EXERCISE AIM » Using the material below, print the line that contains "right hip: (1499, 867, 3)", the line that contains "right ankle: (1489, 1210, 7)", and every line in between, exactly and nothing else.

SOURCE RECORDS »
Segment Open
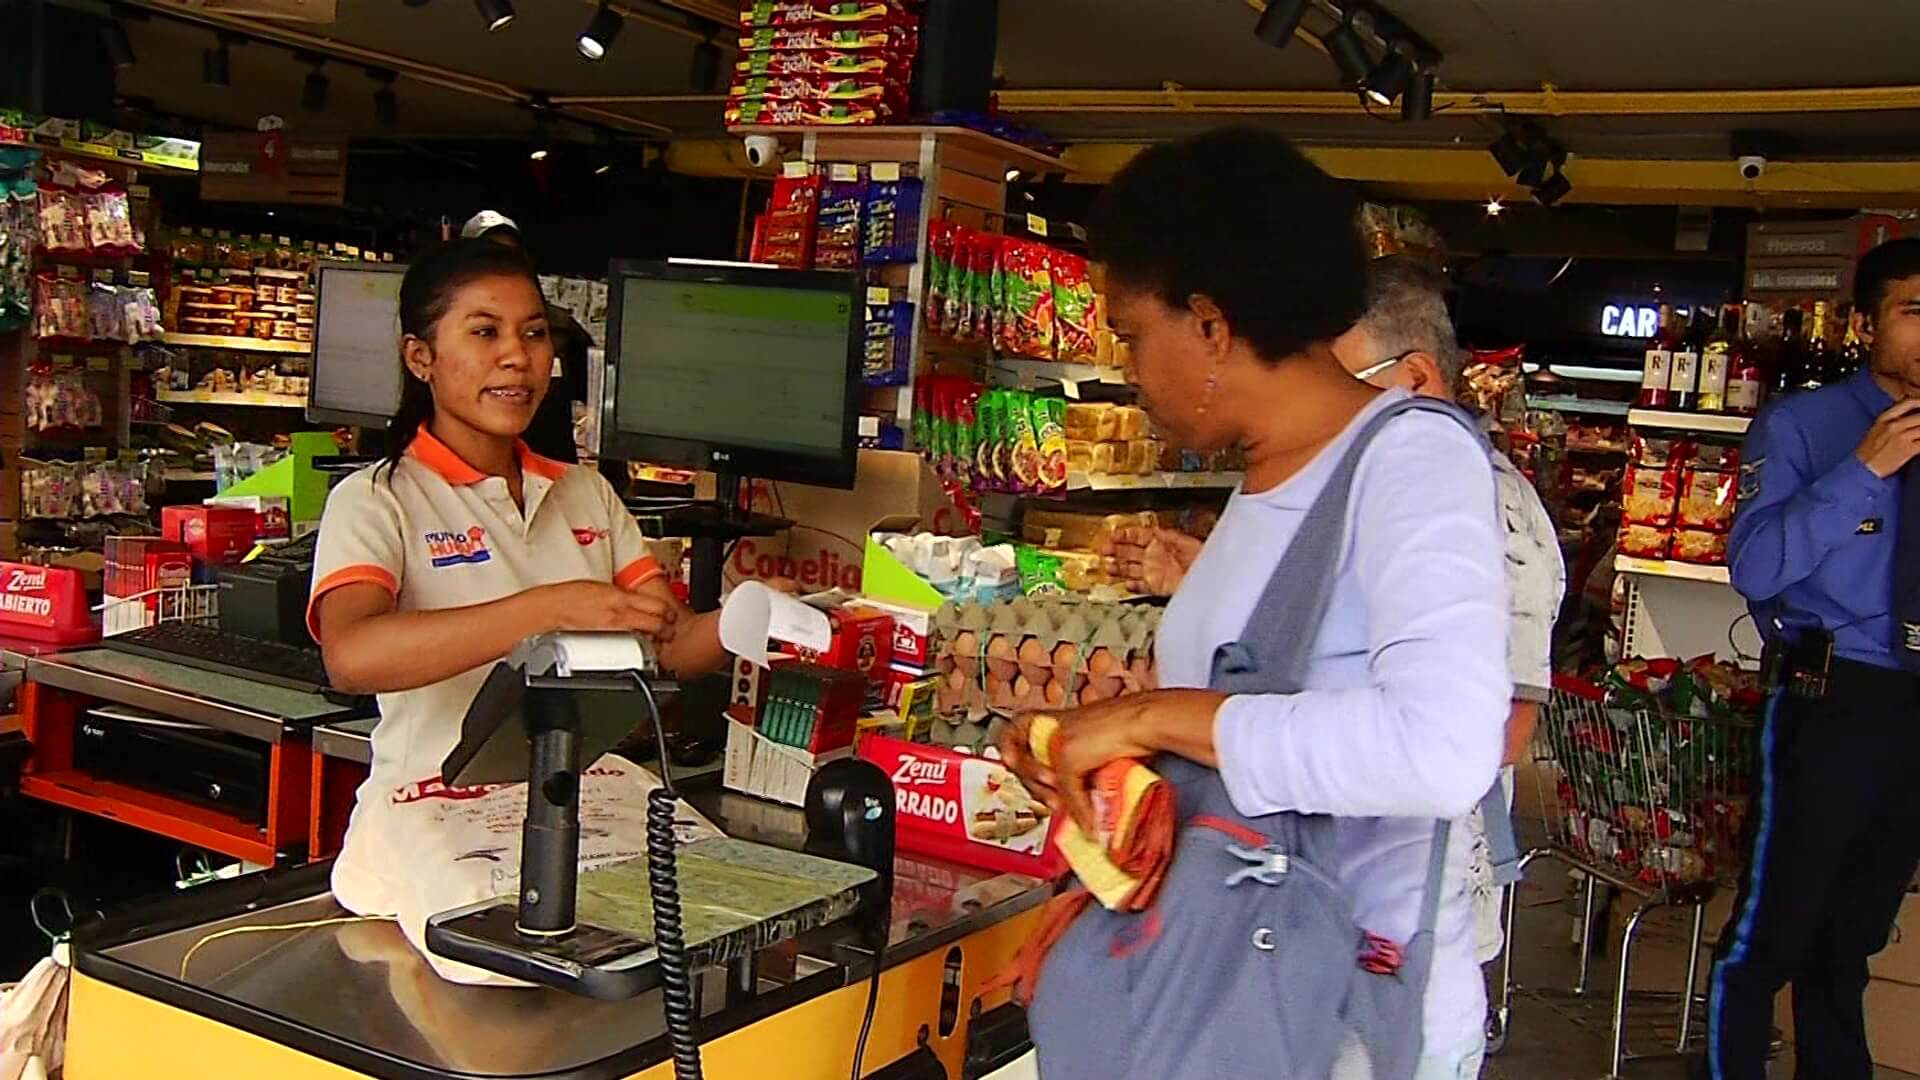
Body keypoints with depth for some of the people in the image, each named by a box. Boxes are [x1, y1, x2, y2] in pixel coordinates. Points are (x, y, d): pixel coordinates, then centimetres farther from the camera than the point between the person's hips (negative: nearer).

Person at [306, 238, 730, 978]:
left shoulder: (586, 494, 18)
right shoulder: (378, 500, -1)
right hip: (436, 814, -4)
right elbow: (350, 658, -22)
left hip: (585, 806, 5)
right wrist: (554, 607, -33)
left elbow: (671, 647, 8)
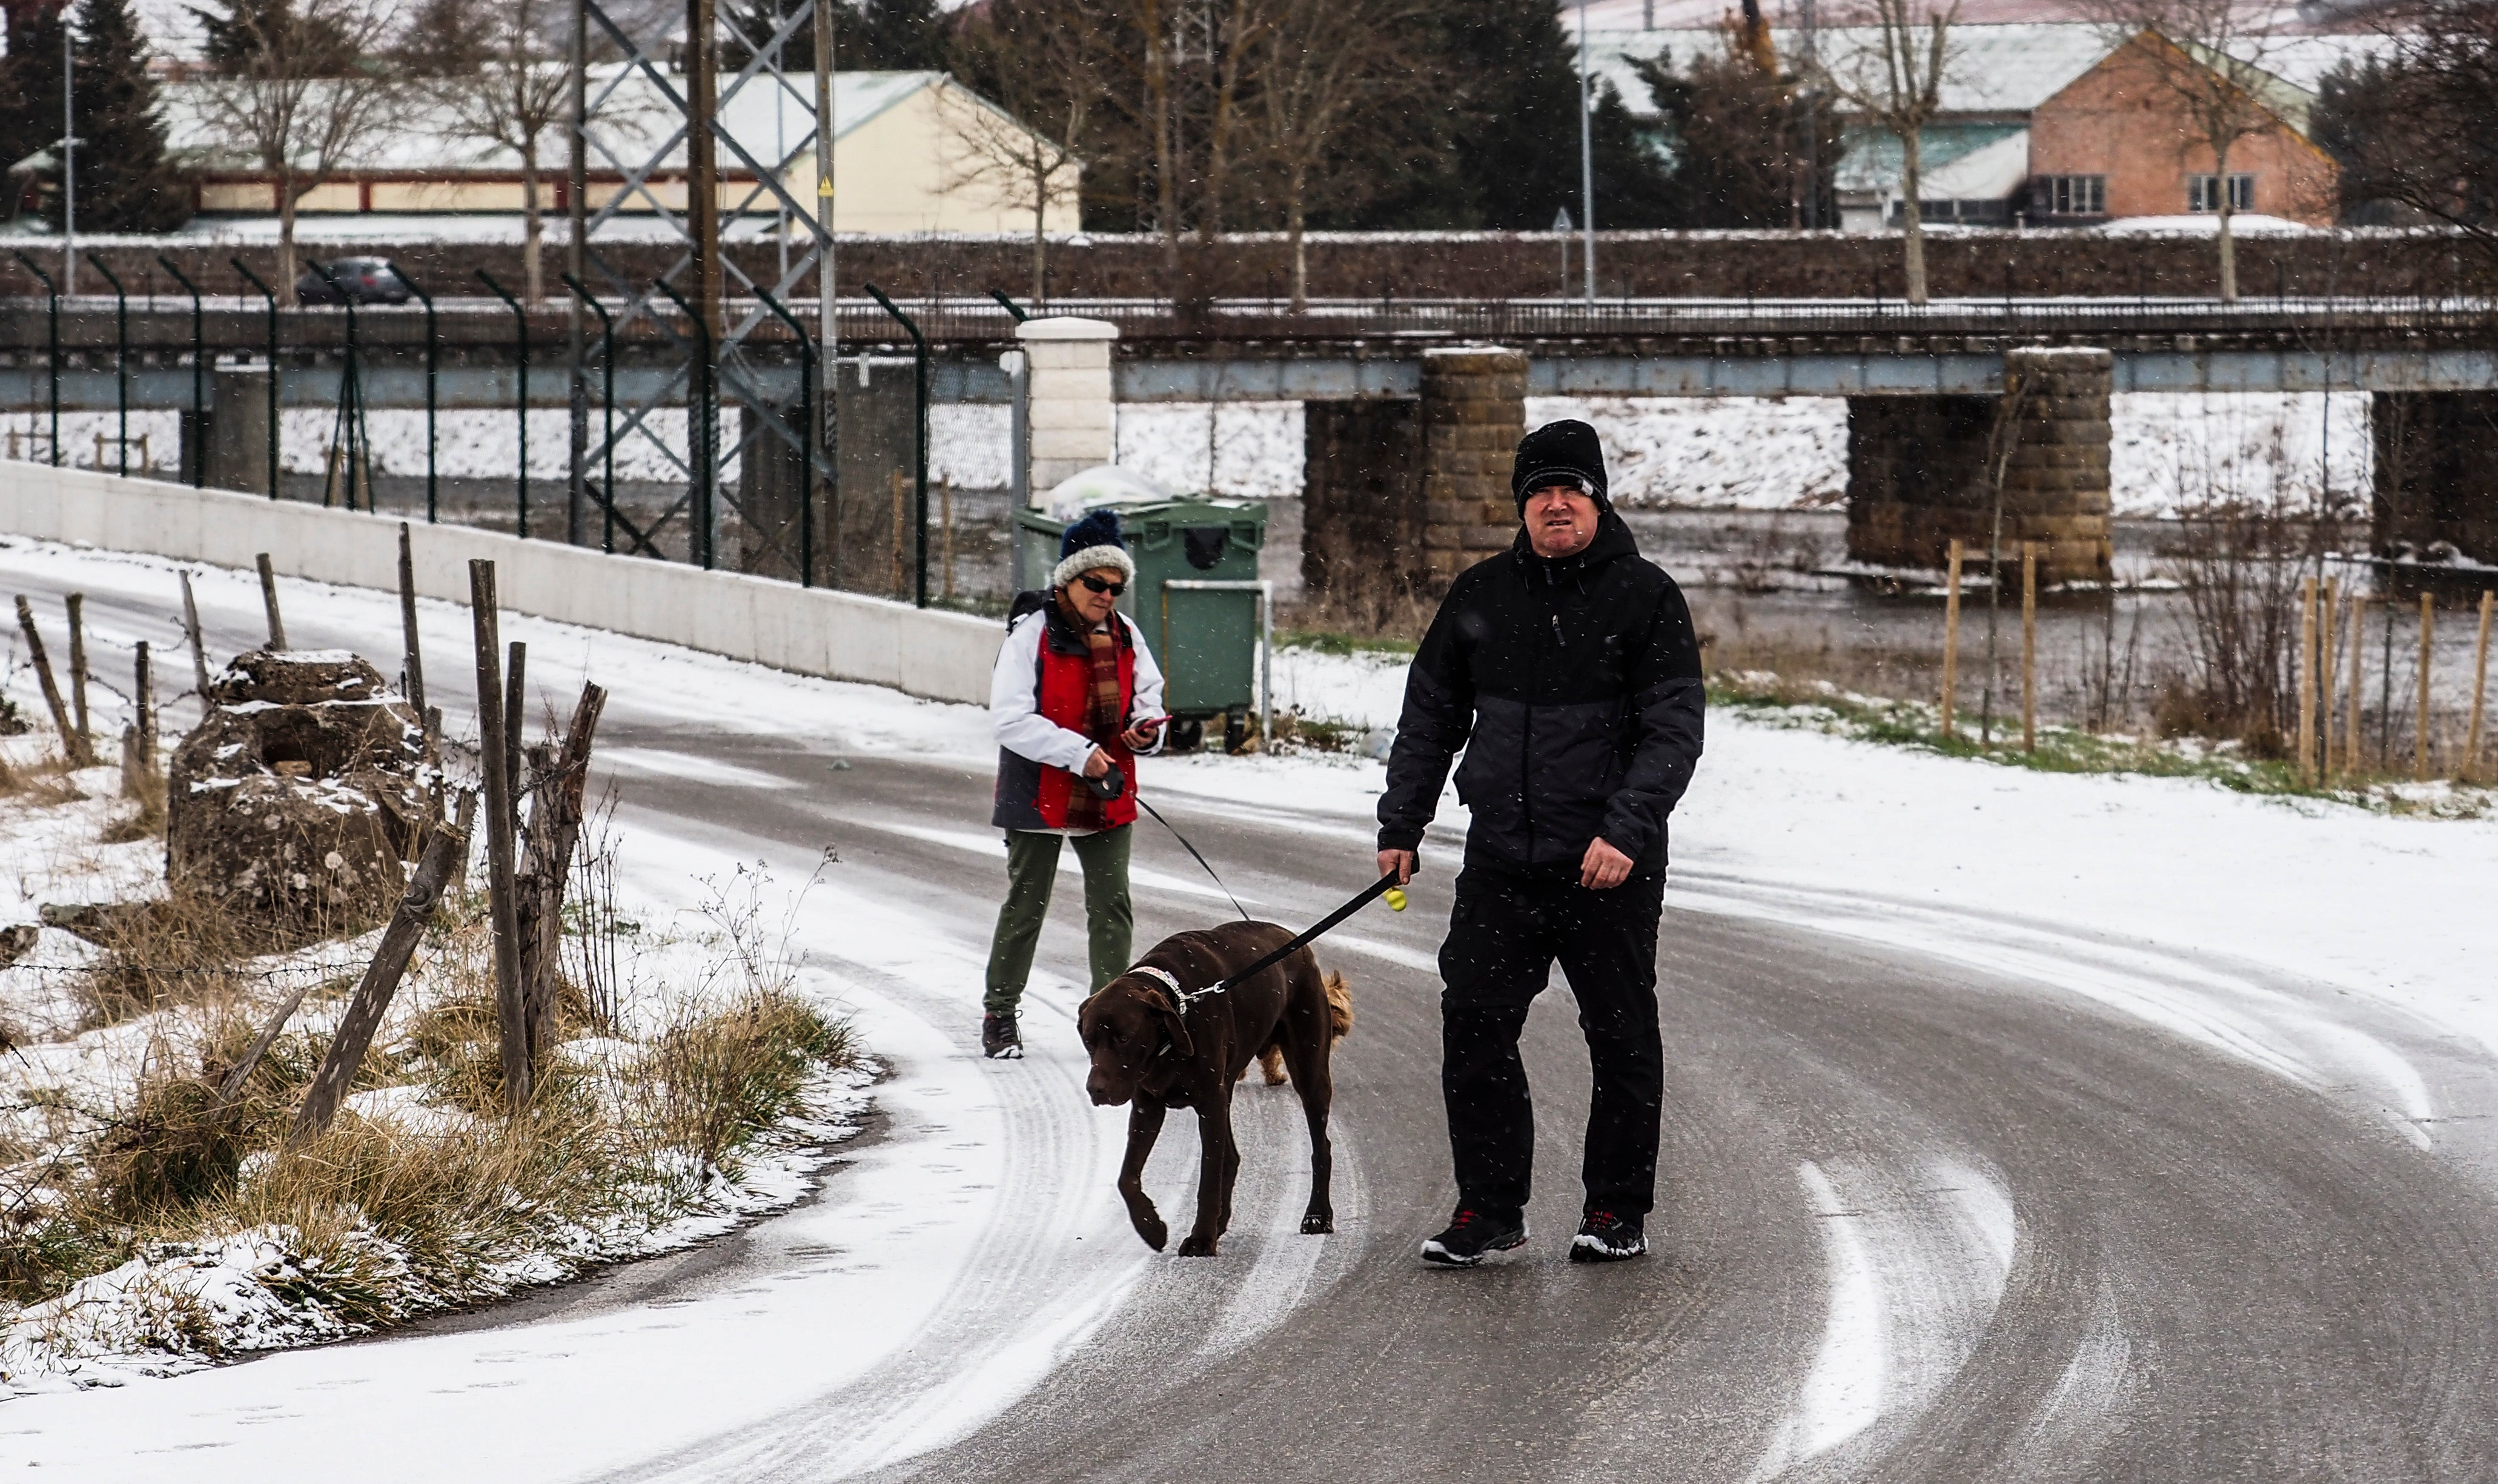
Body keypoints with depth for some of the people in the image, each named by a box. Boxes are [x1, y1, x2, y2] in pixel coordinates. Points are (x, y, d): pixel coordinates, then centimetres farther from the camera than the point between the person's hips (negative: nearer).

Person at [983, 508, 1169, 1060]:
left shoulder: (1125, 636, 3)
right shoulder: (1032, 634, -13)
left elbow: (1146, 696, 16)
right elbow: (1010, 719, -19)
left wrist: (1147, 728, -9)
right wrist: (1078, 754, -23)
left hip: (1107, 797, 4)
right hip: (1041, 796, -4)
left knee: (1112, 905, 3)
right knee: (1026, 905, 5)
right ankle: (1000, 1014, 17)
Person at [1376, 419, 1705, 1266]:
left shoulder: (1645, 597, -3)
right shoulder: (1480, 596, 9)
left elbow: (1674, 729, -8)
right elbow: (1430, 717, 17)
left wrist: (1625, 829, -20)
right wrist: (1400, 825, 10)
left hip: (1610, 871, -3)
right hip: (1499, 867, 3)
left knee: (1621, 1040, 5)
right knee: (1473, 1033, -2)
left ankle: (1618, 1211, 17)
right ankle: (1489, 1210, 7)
Segment Closed
Segment Open
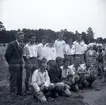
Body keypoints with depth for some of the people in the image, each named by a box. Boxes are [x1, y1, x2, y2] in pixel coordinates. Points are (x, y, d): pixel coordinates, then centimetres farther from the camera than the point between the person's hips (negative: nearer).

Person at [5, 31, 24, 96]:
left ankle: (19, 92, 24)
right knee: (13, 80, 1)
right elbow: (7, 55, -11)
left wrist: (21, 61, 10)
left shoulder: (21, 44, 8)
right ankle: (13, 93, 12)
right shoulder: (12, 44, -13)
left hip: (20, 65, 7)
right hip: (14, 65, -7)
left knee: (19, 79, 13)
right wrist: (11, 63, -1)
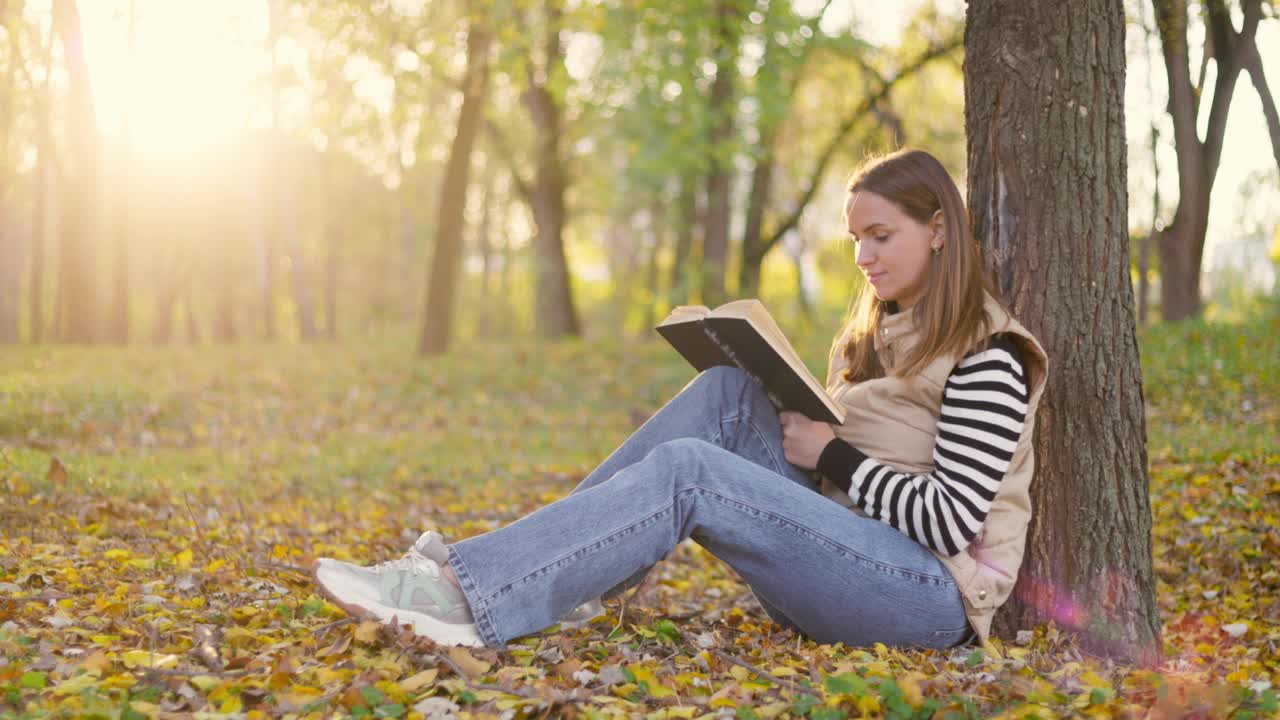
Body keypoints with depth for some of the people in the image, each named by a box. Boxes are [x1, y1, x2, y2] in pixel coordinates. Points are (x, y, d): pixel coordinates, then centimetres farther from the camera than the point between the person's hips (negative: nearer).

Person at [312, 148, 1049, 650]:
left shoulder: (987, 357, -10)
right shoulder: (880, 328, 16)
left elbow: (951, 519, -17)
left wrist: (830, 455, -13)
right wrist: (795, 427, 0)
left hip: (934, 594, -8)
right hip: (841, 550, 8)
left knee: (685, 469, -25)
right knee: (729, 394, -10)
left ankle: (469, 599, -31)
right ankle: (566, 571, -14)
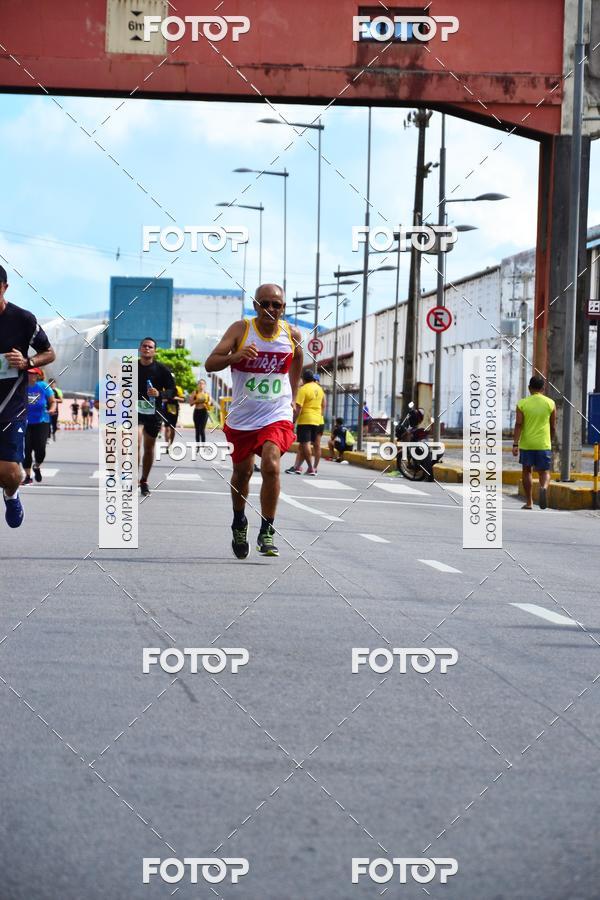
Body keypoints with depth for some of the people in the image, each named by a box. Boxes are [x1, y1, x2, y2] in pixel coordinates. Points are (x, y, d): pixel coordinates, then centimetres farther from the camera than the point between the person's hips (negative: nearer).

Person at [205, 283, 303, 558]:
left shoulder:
Segment Closed
RESULT »
right hip: (1499, 867, 3)
left knee: (1621, 1040, 5)
right knee: (1473, 1033, -2)
left ankle: (1618, 1211, 17)
right ankle: (1489, 1210, 7)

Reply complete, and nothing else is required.